Uit hoofde van het feit dat de raad wordt bekostigd uit de provinciale middelen is bepaald dat uitgaven van de raad die buiten de jaarlijks bij Gedeputeerde Staten ter goedkeuring in te dienen begroting vallen expliciete goedkeuring van Gedeputeerde Staten behoeven.
In deze verordening is gekozen voor een kleine, deskundige en slagvaardige raad. Daarbij is in dit artikel de ruimte geschapen voor het ad hoc betrekken van deskundigheid die men niet direct "in huis" heeft. Een dergelijke werkwijze biedt ruimte voor open discussies en schept de voorwaarden voor een brede visie en een slagvaardige advisering.

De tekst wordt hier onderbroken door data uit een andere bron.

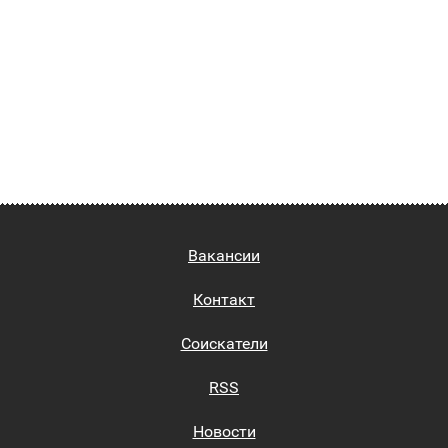
Вакансии
Контакт
Соискатели
RSS
Новости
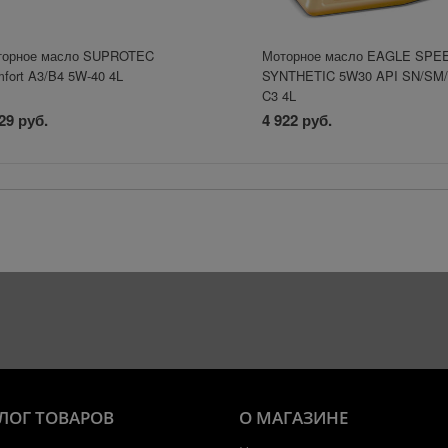
торное масло SUPROTEC
Моторное масло EAGLE SPE
fort A3/B4 5W-40 4L
SYNTHETIC 5W30 API SN/SM/
C3 4L
29 руб.
4 922 руб.
ЛОГ ТОВАРОВ
О МАГАЗИНЕ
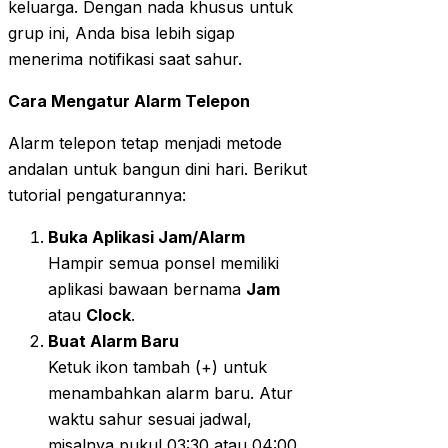
keluarga. Dengan nada khusus untuk
grup ini, Anda bisa lebih sigap
menerima notifikasi saat sahur.
Cara Mengatur Alarm Telepon
Alarm telepon tetap menjadi metode
andalan untuk bangun dini hari. Berikut
tutorial pengaturannya:
Buka Aplikasi Jam/Alarm
Hampir semua ponsel memiliki
aplikasi bawaan bernama
Jam
atau
Clock
.
Buat Alarm Baru
Ketuk ikon tambah (+) untuk
menambahkan alarm baru. Atur
waktu sahur sesuai jadwal,
misalnya pukul 03:30 atau 04:00.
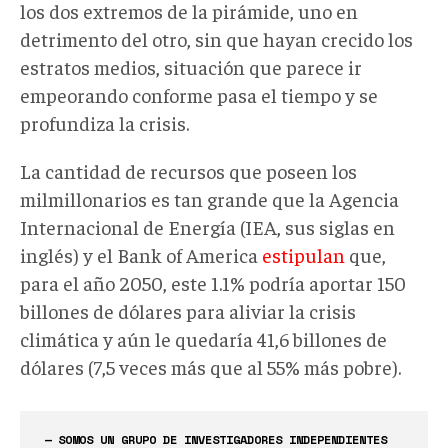
los dos extremos de la pirámide, uno en
detrimento del otro, sin que hayan crecido los
estratos medios, situación que parece ir
empeorando conforme pasa el tiempo y se
profundiza la crisis.
La cantidad de recursos que poseen los
milmillonarios es tan grande que la Agencia
Internacional de Energía (IEA, sus siglas en
inglés) y el Bank of America
estipulan
que,
para el año 2050, este 1.1% podría aportar 150
billones de dólares para aliviar la crisis
climática y aún le quedaría 41,6 billones de
dólares (7,5 veces más que al 55% más pobre).
— SOMOS UN GRUPO DE INVESTIGADORES INDEPENDIENTES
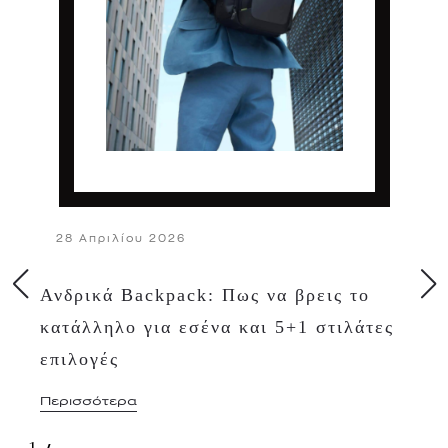
28 Απριλίου 2026
Ανδρικά Backpack: Πως να βρεις το
κατάλληλο για εσένα και 5+1 στιλάτες
επιλογές
Περισσότερα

De salariskosten van het personeel worden bekostigd uit provinciale middelen. Op basis van de Gezondheidswet, artikel 52, tweede lid, heeft het peroneel van het bureau van de raad dezelfde rechtspositie als provinciale ambtenaren en zijn aldus de arbeidsvoorwaarden, waaronder de personeelsleden hun betrekking vervullen, gelijk aan die welke gelden voor het personeel in dienst van de provincie.
Alvorens tot ontbinden van de provinciale raad voor de Volksgezondheid en de Maatschappelijke Dienstverlening over te gaan zal de leden van deze raad verzocht worden aan Gedeputeerde Staten een voordracht te doen voor de benoeming van de eerste leden en de eerste voorzitter van de nieuwe provinciale raad voor de Volksgezondheid en de Maatschappelijke Zorg.